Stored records
= = =
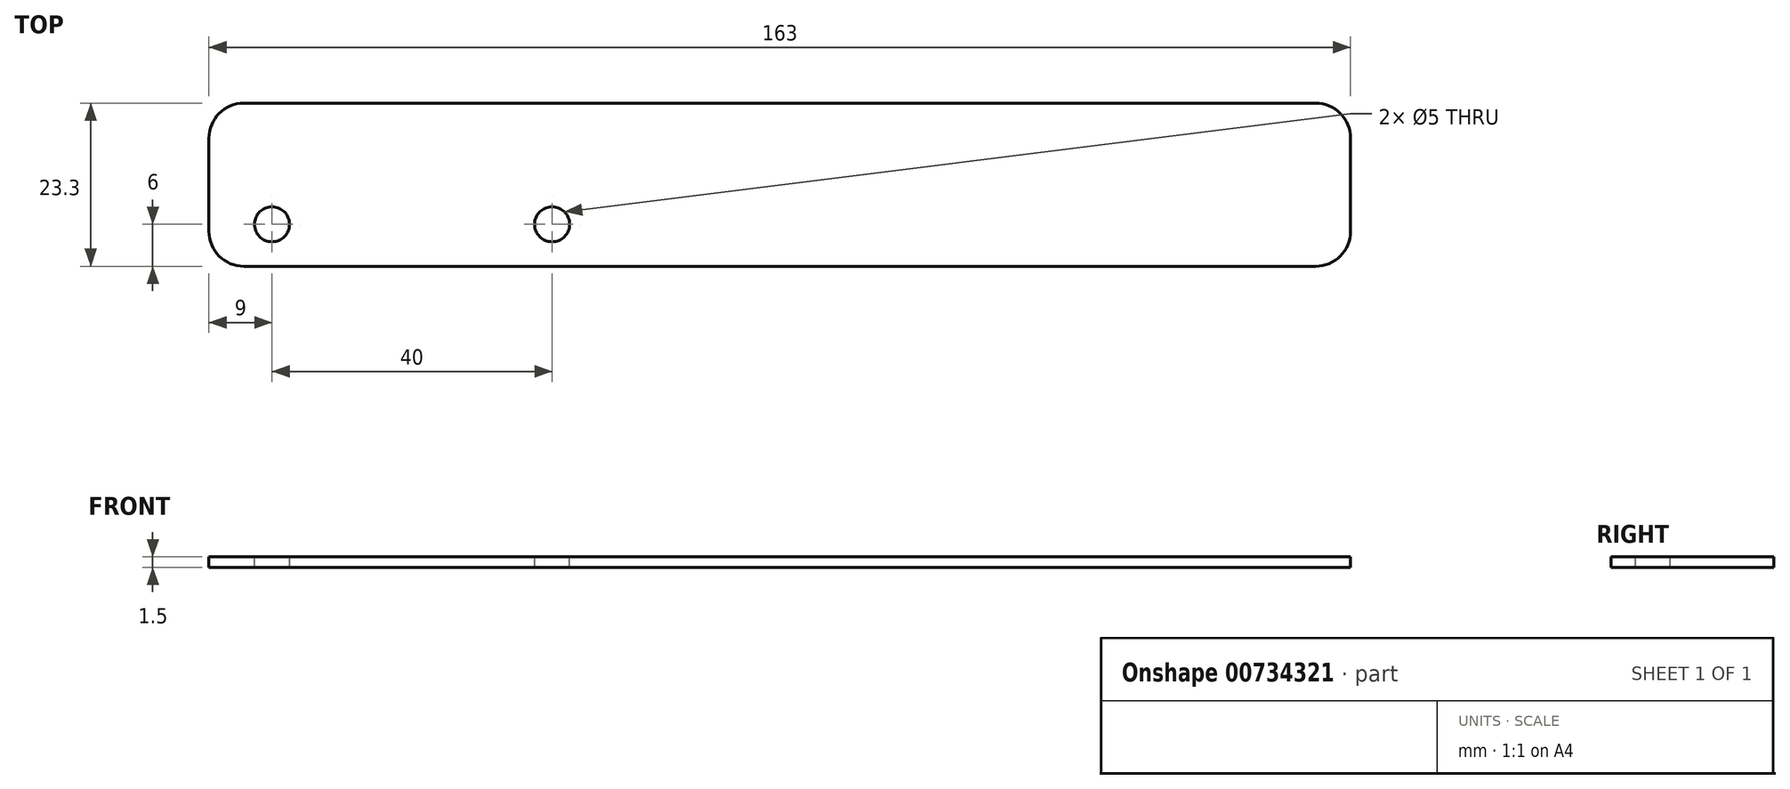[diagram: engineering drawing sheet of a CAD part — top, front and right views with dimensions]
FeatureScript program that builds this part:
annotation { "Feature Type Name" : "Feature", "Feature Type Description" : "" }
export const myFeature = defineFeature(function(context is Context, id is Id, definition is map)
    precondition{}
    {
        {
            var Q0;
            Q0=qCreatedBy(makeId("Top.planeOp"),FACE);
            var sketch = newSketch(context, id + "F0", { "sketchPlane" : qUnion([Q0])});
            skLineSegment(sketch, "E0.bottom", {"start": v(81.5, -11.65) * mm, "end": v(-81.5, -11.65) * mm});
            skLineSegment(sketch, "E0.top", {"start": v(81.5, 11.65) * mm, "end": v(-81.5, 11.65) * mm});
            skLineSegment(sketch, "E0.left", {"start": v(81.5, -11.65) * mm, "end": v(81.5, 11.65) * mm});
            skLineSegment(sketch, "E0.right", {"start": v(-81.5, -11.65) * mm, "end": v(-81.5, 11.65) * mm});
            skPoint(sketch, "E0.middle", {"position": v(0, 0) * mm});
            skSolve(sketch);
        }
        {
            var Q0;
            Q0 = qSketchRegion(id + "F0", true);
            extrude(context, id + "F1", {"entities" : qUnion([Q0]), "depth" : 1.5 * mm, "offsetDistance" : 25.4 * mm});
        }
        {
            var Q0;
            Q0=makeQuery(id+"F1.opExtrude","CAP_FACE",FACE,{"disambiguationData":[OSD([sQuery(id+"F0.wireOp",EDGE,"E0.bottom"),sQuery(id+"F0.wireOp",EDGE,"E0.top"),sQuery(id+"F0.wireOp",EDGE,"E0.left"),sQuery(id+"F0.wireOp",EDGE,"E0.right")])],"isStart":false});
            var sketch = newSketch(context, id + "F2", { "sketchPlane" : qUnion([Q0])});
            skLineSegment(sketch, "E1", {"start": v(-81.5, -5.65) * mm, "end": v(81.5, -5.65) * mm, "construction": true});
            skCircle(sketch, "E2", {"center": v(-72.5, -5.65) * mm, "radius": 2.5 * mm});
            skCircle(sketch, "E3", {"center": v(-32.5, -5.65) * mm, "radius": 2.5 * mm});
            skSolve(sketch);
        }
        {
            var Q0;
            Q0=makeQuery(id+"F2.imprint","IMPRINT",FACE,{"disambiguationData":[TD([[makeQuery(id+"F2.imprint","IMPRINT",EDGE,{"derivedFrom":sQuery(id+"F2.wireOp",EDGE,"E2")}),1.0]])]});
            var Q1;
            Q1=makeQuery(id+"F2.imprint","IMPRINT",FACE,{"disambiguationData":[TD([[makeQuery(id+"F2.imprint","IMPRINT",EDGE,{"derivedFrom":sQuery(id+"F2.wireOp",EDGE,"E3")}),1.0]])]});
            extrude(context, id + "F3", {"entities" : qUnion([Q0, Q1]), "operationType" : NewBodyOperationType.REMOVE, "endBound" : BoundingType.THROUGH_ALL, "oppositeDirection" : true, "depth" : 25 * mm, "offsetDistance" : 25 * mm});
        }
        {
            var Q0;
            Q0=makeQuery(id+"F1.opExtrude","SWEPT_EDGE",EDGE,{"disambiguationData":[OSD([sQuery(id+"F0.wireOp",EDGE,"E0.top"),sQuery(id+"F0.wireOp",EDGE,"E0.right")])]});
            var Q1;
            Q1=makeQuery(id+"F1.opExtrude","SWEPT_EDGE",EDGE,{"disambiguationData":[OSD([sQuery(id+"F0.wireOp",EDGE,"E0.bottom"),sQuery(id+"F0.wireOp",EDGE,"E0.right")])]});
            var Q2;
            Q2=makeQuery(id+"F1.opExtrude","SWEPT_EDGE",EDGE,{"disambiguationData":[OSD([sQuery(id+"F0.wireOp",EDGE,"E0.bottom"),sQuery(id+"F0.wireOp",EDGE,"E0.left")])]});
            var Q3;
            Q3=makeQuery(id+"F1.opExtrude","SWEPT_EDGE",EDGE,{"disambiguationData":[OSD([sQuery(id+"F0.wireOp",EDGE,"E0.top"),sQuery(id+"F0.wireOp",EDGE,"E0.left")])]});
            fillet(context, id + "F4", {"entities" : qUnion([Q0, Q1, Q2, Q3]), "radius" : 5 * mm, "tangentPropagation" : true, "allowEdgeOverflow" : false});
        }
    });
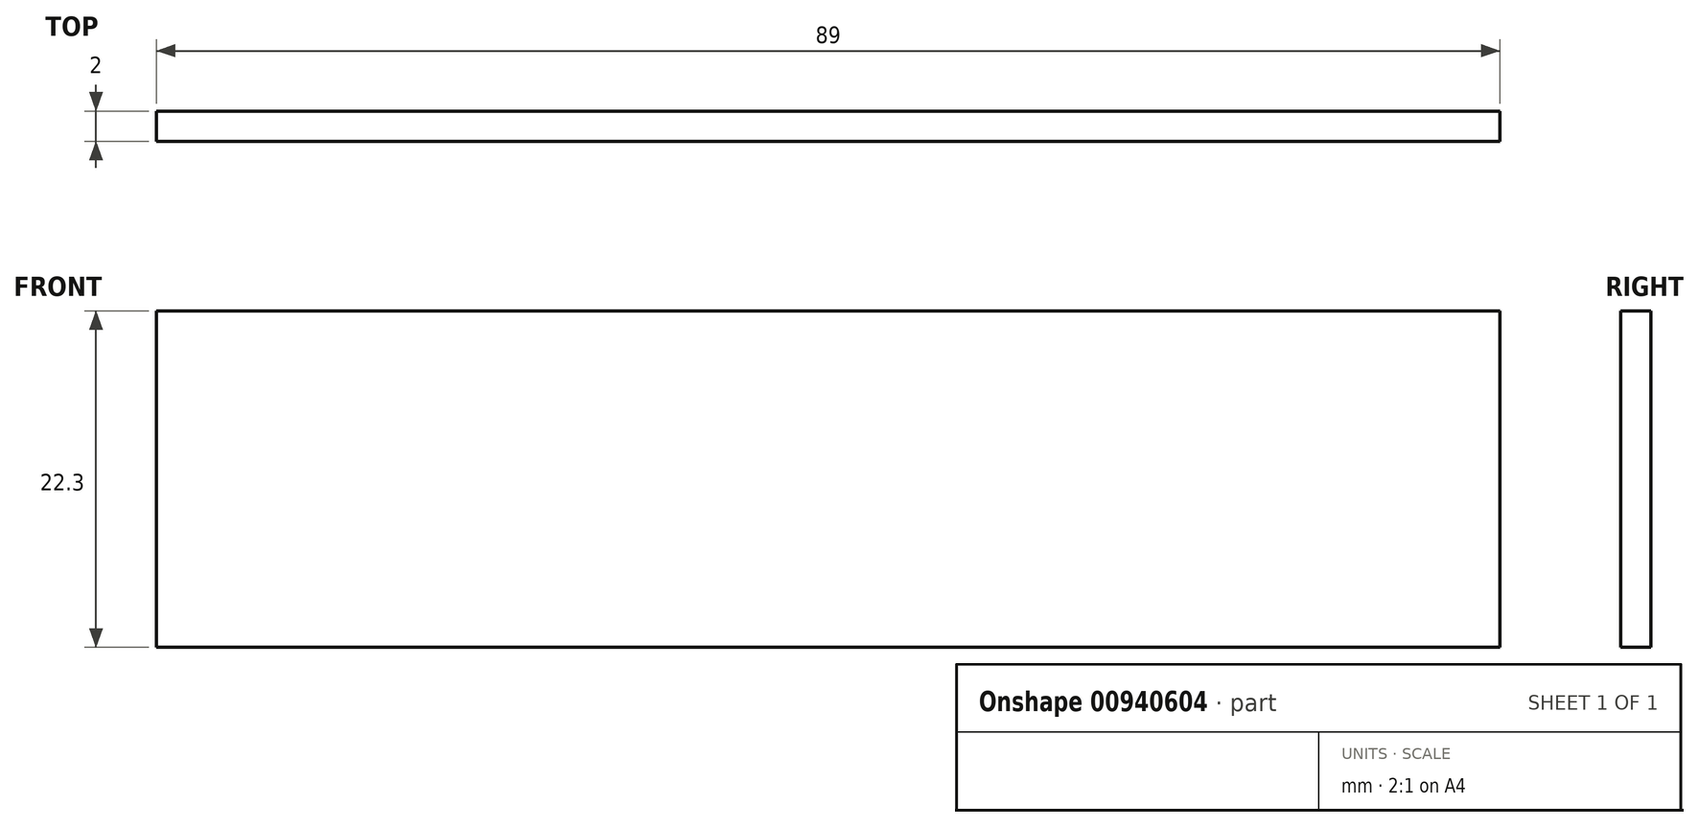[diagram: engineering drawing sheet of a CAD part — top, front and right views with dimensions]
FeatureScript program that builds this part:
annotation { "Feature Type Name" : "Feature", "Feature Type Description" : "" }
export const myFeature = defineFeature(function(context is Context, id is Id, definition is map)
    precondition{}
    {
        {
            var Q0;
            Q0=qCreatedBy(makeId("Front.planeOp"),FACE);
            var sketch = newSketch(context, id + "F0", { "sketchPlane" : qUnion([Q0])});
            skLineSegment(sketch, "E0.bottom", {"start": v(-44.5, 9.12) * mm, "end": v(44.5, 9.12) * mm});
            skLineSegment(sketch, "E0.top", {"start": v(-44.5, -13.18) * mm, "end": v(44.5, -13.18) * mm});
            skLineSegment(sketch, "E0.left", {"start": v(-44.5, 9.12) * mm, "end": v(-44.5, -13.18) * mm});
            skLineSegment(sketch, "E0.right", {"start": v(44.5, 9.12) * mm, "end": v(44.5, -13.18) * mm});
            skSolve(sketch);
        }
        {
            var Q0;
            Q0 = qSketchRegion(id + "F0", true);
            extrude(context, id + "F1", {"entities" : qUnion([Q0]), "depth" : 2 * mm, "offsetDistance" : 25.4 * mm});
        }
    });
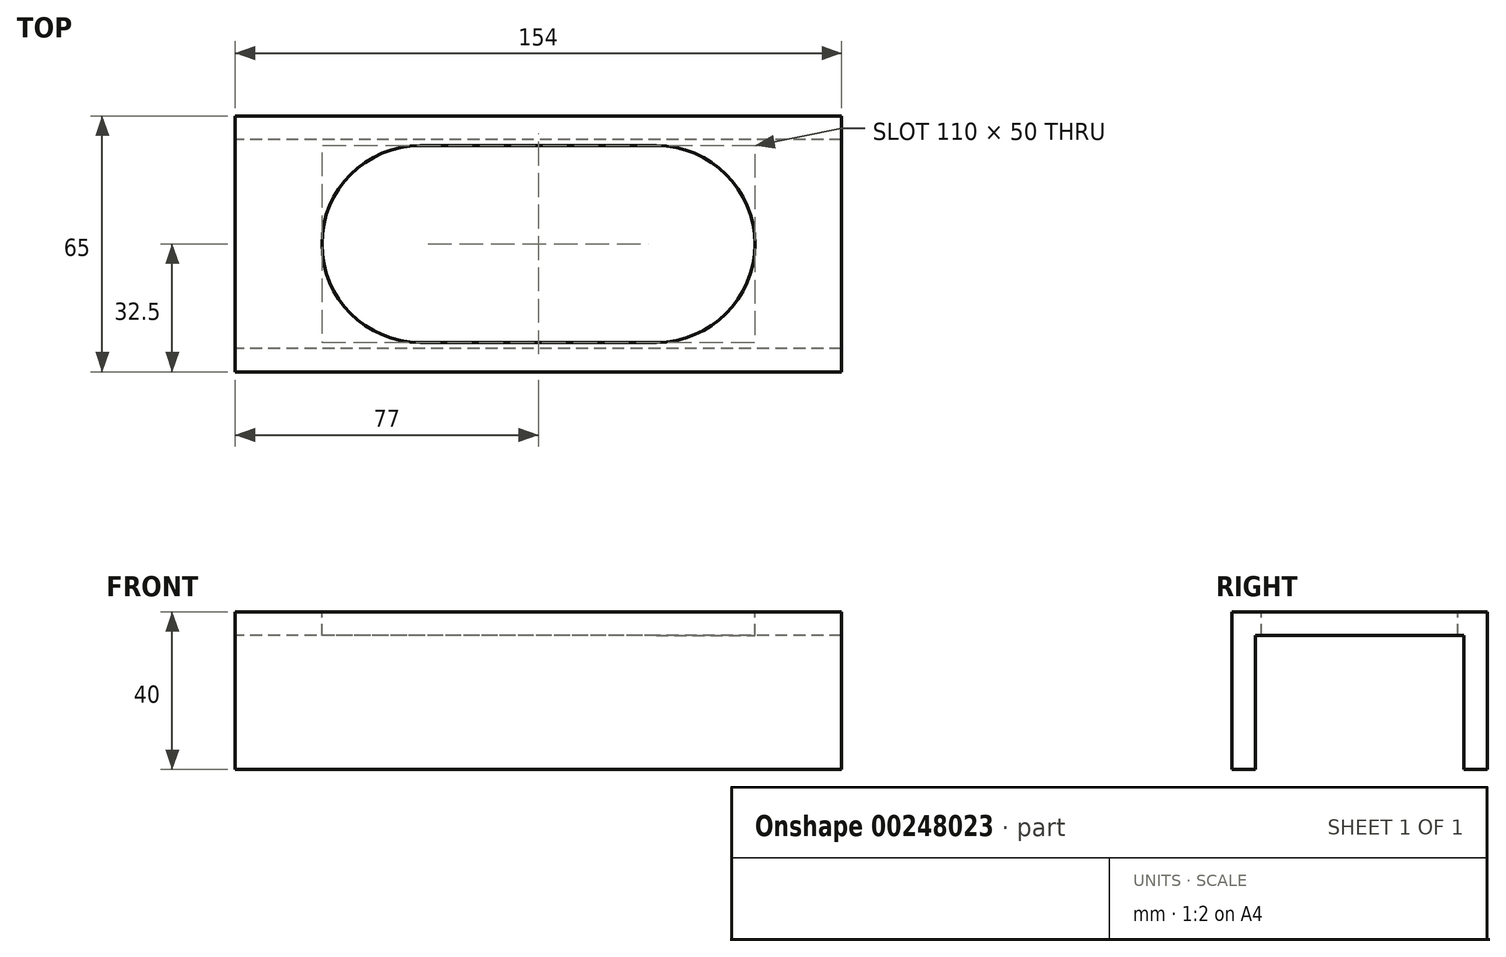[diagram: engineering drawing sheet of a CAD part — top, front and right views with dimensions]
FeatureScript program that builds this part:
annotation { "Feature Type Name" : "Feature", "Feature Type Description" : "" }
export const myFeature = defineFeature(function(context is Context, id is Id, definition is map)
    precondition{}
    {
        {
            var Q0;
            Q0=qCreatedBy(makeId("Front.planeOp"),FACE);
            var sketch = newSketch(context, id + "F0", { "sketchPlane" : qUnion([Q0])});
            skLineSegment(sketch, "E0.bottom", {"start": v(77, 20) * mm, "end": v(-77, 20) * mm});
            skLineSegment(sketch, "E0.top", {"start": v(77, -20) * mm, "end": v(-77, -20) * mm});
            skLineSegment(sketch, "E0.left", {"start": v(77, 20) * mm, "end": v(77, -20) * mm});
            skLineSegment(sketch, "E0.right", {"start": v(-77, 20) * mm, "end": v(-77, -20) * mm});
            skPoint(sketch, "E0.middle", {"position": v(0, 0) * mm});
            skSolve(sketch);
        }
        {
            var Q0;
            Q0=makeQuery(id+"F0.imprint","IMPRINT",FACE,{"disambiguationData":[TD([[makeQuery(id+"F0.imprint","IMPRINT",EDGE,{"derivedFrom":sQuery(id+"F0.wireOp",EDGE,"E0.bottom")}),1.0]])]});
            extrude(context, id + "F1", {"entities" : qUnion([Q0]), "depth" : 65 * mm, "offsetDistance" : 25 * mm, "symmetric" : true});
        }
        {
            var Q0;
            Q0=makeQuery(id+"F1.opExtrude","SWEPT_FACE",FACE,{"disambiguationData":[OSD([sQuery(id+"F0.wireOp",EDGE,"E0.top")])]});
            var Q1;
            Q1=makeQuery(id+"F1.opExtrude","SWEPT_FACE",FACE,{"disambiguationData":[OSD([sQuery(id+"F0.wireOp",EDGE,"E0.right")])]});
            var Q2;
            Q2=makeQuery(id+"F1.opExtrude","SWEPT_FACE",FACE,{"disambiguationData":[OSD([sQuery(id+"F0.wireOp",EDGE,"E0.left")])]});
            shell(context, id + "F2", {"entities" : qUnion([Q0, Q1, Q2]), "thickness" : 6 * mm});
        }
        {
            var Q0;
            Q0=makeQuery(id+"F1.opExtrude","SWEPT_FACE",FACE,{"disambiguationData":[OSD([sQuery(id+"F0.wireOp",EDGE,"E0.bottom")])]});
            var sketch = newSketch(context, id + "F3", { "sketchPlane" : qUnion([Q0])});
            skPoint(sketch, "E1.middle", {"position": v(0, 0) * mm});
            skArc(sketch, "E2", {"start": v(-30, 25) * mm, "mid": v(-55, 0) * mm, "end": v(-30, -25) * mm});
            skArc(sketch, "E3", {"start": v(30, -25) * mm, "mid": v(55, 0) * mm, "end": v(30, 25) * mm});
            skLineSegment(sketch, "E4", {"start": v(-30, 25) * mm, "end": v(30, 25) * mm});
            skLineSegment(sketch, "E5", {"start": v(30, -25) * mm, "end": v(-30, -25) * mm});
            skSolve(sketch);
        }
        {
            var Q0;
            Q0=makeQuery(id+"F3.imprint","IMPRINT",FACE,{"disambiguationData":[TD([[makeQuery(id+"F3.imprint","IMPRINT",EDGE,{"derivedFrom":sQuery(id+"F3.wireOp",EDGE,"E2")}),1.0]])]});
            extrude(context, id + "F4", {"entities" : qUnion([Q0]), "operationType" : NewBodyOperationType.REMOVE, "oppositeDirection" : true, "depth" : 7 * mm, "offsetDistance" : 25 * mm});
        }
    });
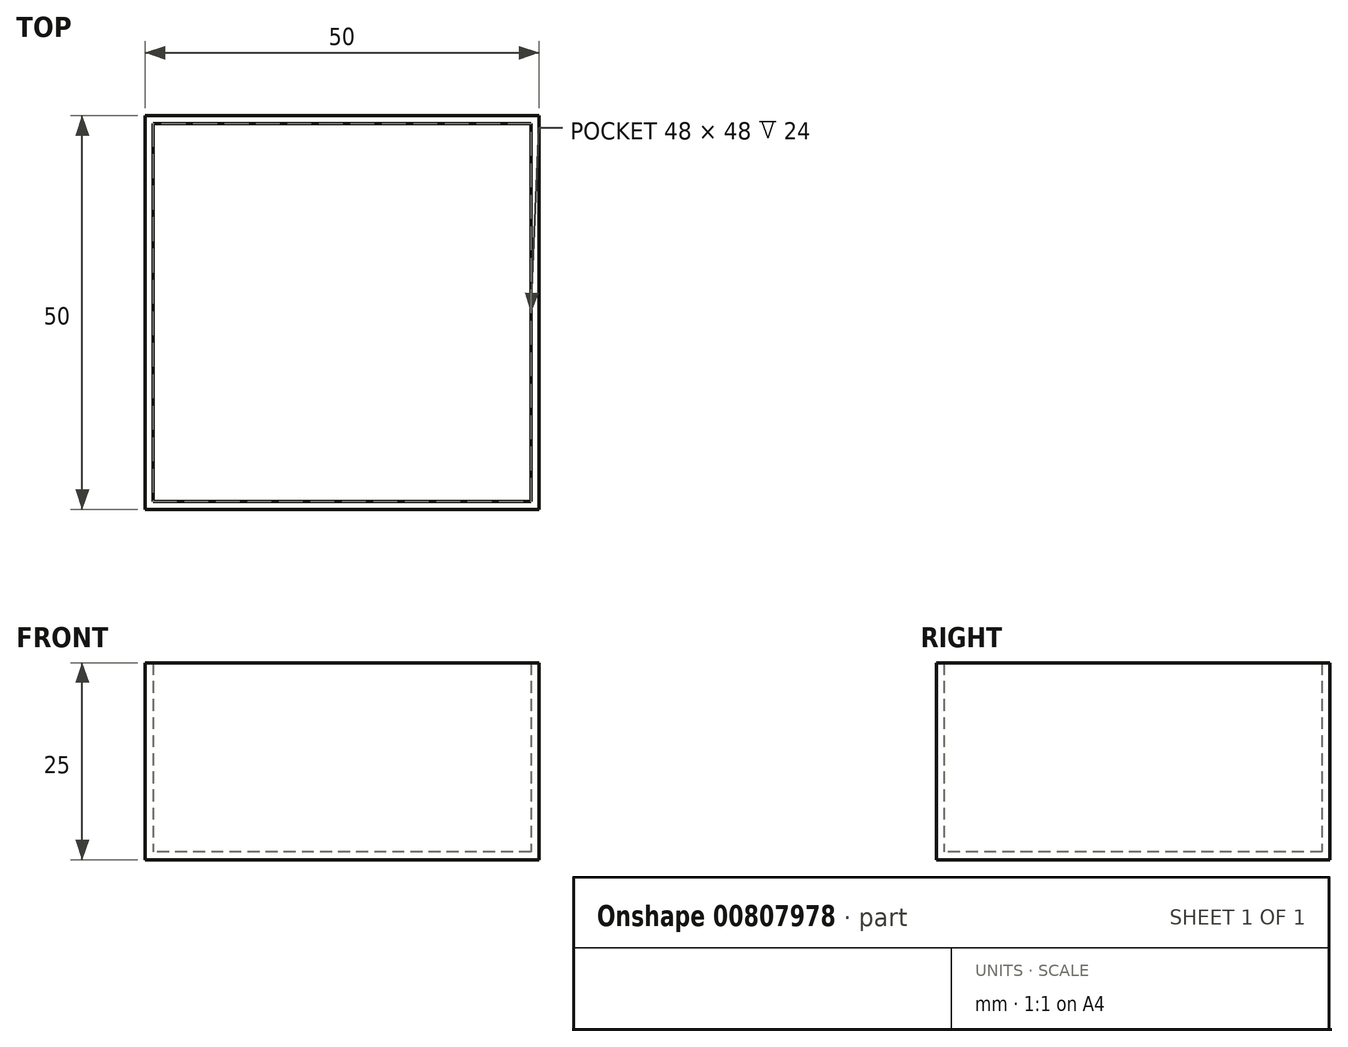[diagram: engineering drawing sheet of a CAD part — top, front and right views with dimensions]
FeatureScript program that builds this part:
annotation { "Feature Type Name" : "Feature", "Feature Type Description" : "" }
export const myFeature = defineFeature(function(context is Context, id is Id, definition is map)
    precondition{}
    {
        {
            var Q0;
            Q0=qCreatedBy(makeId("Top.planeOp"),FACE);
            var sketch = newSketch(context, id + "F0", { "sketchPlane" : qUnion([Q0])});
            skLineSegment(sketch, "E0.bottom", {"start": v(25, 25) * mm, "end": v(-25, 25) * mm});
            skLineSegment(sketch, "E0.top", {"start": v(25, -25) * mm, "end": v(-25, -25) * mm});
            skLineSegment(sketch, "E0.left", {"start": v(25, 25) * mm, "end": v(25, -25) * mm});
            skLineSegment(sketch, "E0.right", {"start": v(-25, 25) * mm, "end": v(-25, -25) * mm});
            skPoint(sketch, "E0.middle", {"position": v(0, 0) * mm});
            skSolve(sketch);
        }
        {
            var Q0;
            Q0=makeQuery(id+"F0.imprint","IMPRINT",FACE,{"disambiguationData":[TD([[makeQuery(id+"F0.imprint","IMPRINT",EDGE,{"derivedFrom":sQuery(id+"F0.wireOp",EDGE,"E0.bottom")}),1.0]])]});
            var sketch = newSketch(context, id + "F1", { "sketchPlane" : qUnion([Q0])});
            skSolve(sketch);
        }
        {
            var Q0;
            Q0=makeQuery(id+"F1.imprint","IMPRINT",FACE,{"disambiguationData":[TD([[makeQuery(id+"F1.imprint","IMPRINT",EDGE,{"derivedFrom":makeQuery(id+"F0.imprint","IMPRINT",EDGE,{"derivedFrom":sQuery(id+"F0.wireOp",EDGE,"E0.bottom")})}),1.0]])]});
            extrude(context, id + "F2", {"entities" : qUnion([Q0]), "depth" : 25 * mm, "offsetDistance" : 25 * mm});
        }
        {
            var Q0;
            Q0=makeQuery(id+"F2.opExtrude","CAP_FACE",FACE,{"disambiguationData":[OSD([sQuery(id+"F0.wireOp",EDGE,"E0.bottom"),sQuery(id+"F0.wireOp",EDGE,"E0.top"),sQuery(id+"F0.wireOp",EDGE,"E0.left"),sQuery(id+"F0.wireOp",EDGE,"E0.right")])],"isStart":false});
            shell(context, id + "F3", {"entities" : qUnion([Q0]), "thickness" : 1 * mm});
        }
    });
= = =
Task description - Pick out every line of the records that contains the string "operationType" and copy each one.

Final result -
            extrude(context, id + "F3", {"entities" : qUnion([Q0, Q1]), "operationType" : NewBodyOperationType.REMOVE, "endBound" : BoundingType.THROUGH_ALL, "oppositeDirection" : true, "depth" : 25 * mm, "offsetDistance" : 25 * mm});
            extrude(context, id + "F4", {"entities" : qUnion([Q0]), "operationType" : NewBodyOperationType.REMOVE, "oppositeDirection" : true, "depth" : 7 * mm, "offsetDistance" : 25 * mm});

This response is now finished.